Acho que vamos ter de arriscar. Muitas coisas não vão correr bem e vamos ter de aceitar que vamos falhar. O futuro será daqueles que arriscam. O prémio vai para aqueles que, de facto, arriscarem e para aqueles que saírem da caixa e trouxerem soluções novas. Ou seja, há que abrir cada vez mais a universidade, arranjar os recursos que nos permitam financiar o investimento que é necessário e fazer um esforço para criar escolas com uma vontade muito grande de arriscar e inovar.

A nossa grande aposta é motivar os alunos, professores e toda a comunidade de antigos alunos e empresas a criarem um ecossistema em que uns falam com os outros com a ambição de criar soluções novas para os problemas das pessoas, das organizações e da sociedade e relações internacionais.

Qual é o compromisso da Nova SBE com a inovação?
Absoluto. É um compromisso que tem muitas dimensões. Passa por percebermos que não temos só de inovar na forma como trabalhamos, mas temos também de ajudar a sociedade a inovar. A tecnologia traz desafios e isso implica que temos de ultrapassar os desafios como:

Indivíduos: com as competências que precisamos, a coragem que temos de criar e a resiliência que tem de se desenvolver.
Organizações e empresas: cada vez mais aparecem concorrentes em sítios que não se estava à espera e, de repente, aquilo que achavam que era o seu negócio deixou de ser.
Sociedade: cada vez mais com fenómenos políticos que não conseguimos perceber em que entra a tecnologia [como o Facebook] e, de repente, até as próprias eleições estão em risco.
Relações internacionais: que estão cada vez mais difíceis entre os países.

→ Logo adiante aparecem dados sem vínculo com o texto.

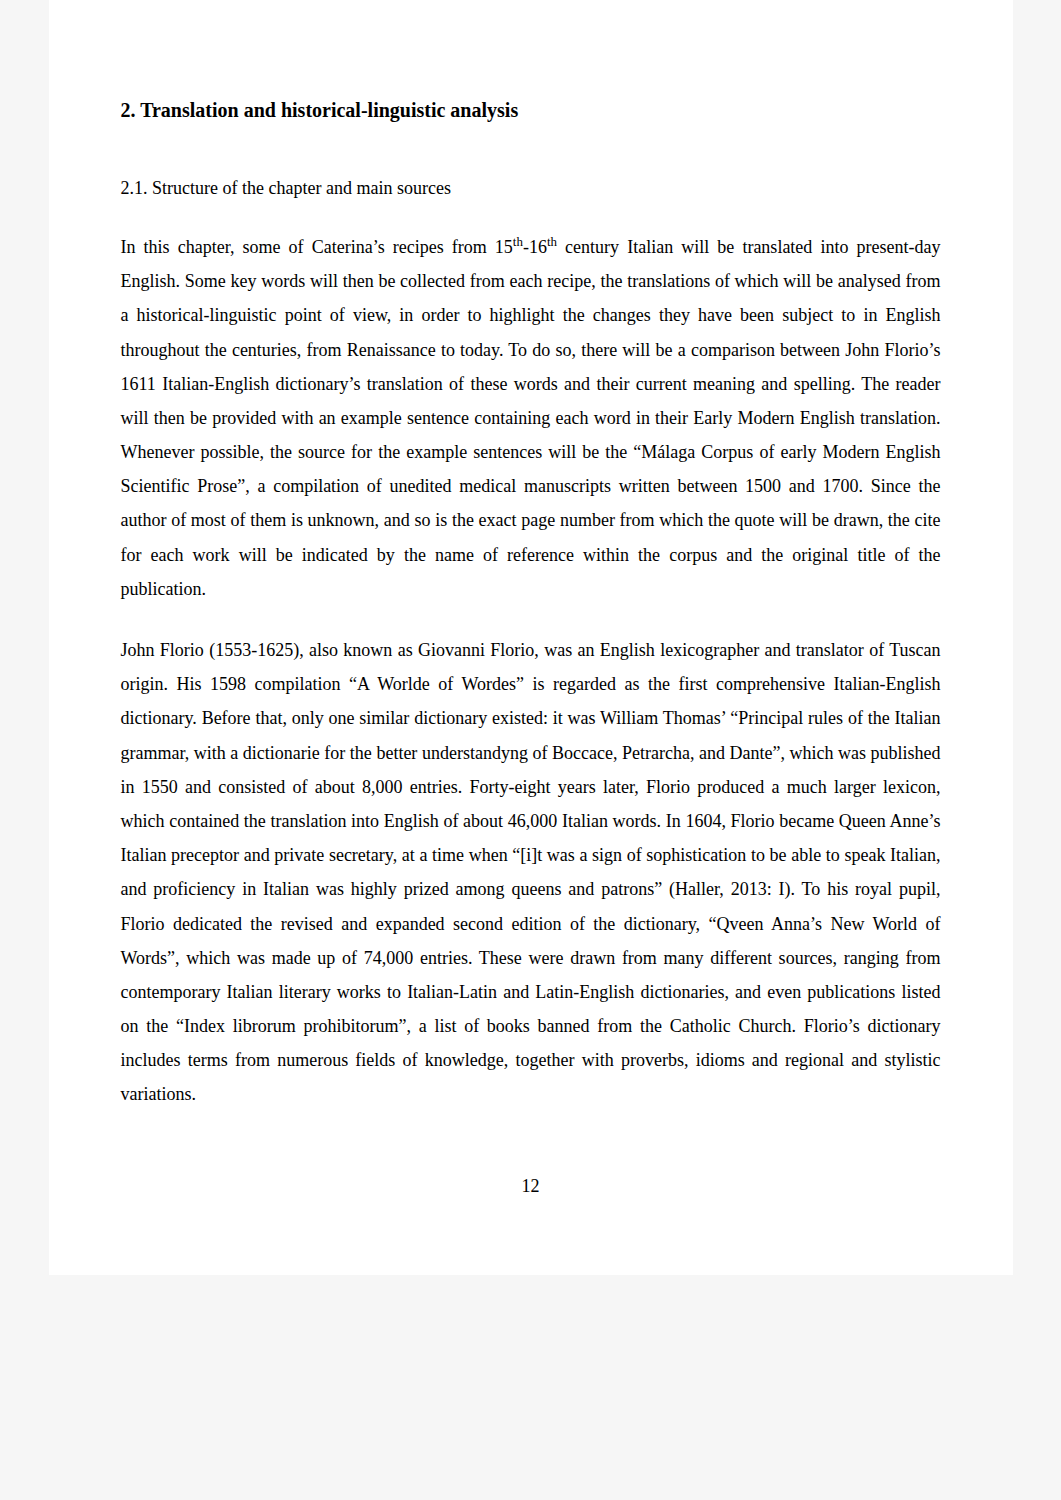2. Translation and historical-linguistic analysis
2.1. Structure of the chapter and main sources
In this chapter, some of Caterina’s recipes from 15th-16th century Italian will be translated into present-day English. Some key words will then be collected from each recipe, the translations of which will be analysed from a historical-linguistic point of view, in order to highlight the changes they have been subject to in English throughout the centuries, from Renaissance to today. To do so, there will be a comparison between John Florio’s 1611 Italian-English dictionary’s translation of these words and their current meaning and spelling. The reader will then be provided with an example sentence containing each word in their Early Modern English translation. Whenever possible, the source for the example sentences will be the “Málaga Corpus of early Modern English Scientific Prose”, a compilation of unedited medical manuscripts written between 1500 and 1700. Since the author of most of them is unknown, and so is the exact page number from which the quote will be drawn, the cite for each work will be indicated by the name of reference within the corpus and the original title of the publication.
John Florio (1553-1625), also known as Giovanni Florio, was an English lexicographer and translator of Tuscan origin. His 1598 compilation “A Worlde of Wordes” is regarded as the first comprehensive Italian-English dictionary. Before that, only one similar dictionary existed: it was William Thomas’ “Principal rules of the Italian grammar, with a dictionarie for the better understandyng of Boccace, Petrarcha, and Dante”, which was published in 1550 and consisted of about 8,000 entries. Forty-eight years later, Florio produced a much larger lexicon, which contained the translation into English of about 46,000 Italian words. In 1604, Florio became Queen Anne’s Italian preceptor and private secretary, at a time when “[i]t was a sign of sophistication to be able to speak Italian, and proficiency in Italian was highly prized among queens and patrons” (Haller, 2013: I). To his royal pupil, Florio dedicated the revised and expanded second edition of the dictionary, “Qveen Anna’s New World of Words”, which was made up of 74,000 entries. These were drawn from many different sources, ranging from contemporary Italian literary works to Italian-Latin and Latin-English dictionaries, and even publications listed on the “Index librorum prohibitorum”, a list of books banned from the Catholic Church. Florio’s dictionary includes terms from numerous fields of knowledge, together with proverbs, idioms and regional and stylistic variations.
12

E a Nova SBE quer fazer parte disso porque tem os melhores inovadores do mundo. Os melhores alunos de toda a parte do mundo, aqueles com mais vontade de fazer a diferença, aqueles com mais energia para criar soluções. A nossa grande aposta é motivar os alunos, professores e toda a comunidade de antigos alunos e empresas a criarem um ecossistema em que uns falam com os outros com a ambição de criar soluções novas para os problemas das pessoas, das organizações e da sociedade e relações internacionais.

São este tipo de iniciativas que podem tornar a Nova SBE numa escola do futuro?
São estas iniciativas que vão ser criadas não só por nós, mas também pelos nossos alunos e por toda a rede de parceiros que criámos nos últimos tempos e que vão encontrar uma casa neste novo campus. São essas iniciativas de toda a comunidade à nossa volta, que acho que vão fazer a diferença naquilo que nós queremos fazer aqui neste novo espaço.

Este novo campus da Nova SBE é importante porque é o sítio onde esperamos que todos estes parceiros, que eu sei que desconfiam uns dos outros porque estou com eles constantemente, se encontrem – sob a inspiração daquilo que é a universidade – e comecem a conversar para construir soluções e inovação.

Qual o papel que as universidades devem assumir enquanto plataformas de novas ideias?
É um papel absolutamente fulcral porque estas novas ideias que temos falado só serão implemantadas numa plataforma que tenha todos os parceiros juntos. Isto quer dizer que vamos ter de por as empresas a falar com o governo, com as câmaras municipais, com as ONG e com as fundações. Um dos problemas que existe na nossa sociedade é que essas organizações desconfiam umas das outras. Uma ONG vai falar com uma empresa e acha logo que há uma tentativa de exploração de alguma coisa. Infelizmente, todas estas entidades encontram-se de costas voltas e a universidade é o melhor terreno para eles se encontrarem porque é o espaço mais neutro desta relação. É também por isso que este novo campus da Nova SBE é importante porque é o sítio onde esperamos que todos estes parceiros, que eu sei que desconfiam uns dos outros porque estou com eles constantemente, se encontrem – sob a inspiração daquilo que é a universidade – e comecem a conversar para construir soluções e inovação.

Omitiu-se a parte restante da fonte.